I just came back from Vegas. I was playing Deuces Wild Triple Play. Was dealt 3 deuces on bottom hand, of course i held the deuces and hit the draw button. To my amazement all 3 hands filled in the 4th deuce !!!! I would like to know the odds of this happening or what the probability is of this happening. Thanks in advance.

If I did this correctly the probably of getting a deuce in all three rows given you already got three deuces is 0.0077%.

Yes, as others have said, converting any dealt trips to quads on all 3 lines is: (2/47)^3 ~ 0.000077 ~ 1 in 12,978 Nice pull! And I'm glad you seem a lot more excited than the only time I saw it (via a neighbor). He pulled quad Jacks on DDB on each of the 3 lines, doesn't react at all, and immediately moves onto the next hand. He really sucked the joy out of that moment.

Correct me if I'm wrong, but isn't it (1/47+1/46)^3 ~ 0.000080? Wouldn't 2/47 be the odds of getting one of two specified cards drawing one card, where (1/47+1/46) is the odds of getting a specific card drawing twice? And of course to the third power for three different hands.

If you save three cards (the three deuces), there are two cards to be drawn. To get four deuces, either the first of two cards has to be a deuce or the second has to be deuce. So the probability is (1/47) x (46/46) + (46/47) x (1/46) = 2/47. Since the three lines are independent, the final answer is (2/47)^3 = 0.000077.

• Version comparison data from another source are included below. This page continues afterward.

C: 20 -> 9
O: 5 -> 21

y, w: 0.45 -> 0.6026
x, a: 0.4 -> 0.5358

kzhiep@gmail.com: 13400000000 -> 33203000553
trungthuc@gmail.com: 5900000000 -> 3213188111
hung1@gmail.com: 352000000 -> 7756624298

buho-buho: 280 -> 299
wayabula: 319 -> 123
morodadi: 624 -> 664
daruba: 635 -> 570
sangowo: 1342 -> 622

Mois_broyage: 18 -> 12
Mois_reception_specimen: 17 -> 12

A lot of times calculations like this do what you describe with card removal, but when you are looking at it the way you're describing, you are double counting during the times you hit the quad on the first card. Probability of getting the quad on the first card: 1/47 Probability of getting the quad on the second card if you didn't get the quad on first card: 1/46 Probability of getting the quad on the second card if you got the quad on the first card: 0 since there are only 4 cards of that rank in the deck. So using your method, the probability of getting a quad drawing two cards is like this: Probability of getting quad on 1st card + Probability of not getting quad on 1st card x Probability of getting quad on 2nd card 1/47 + (46/47) x (1/46) = 1/47 + 1/47 = 2/47 Alternatively you can find the probability this way...many multi card draws are calculated this way. Find the probability of it failing and subtract from 1. Probability of Quad = 1 - (Probability of not getting quad on 1st card) x (Probability of not getting quad on the 2nd card) = 1 - (46/47) x (45/46) = 1 - 45/47 = 2/47

Ah, got it! Thanx! It makes sense to me now because if you draw 47 times, the chances of getting the 4OAK should be 1 = 1/47 + 1/47 +1/47 + ... (47 times). So the odds of getting a 4OAK from a 3OAK is the same as getting a straight flush from an outside straight flush draw?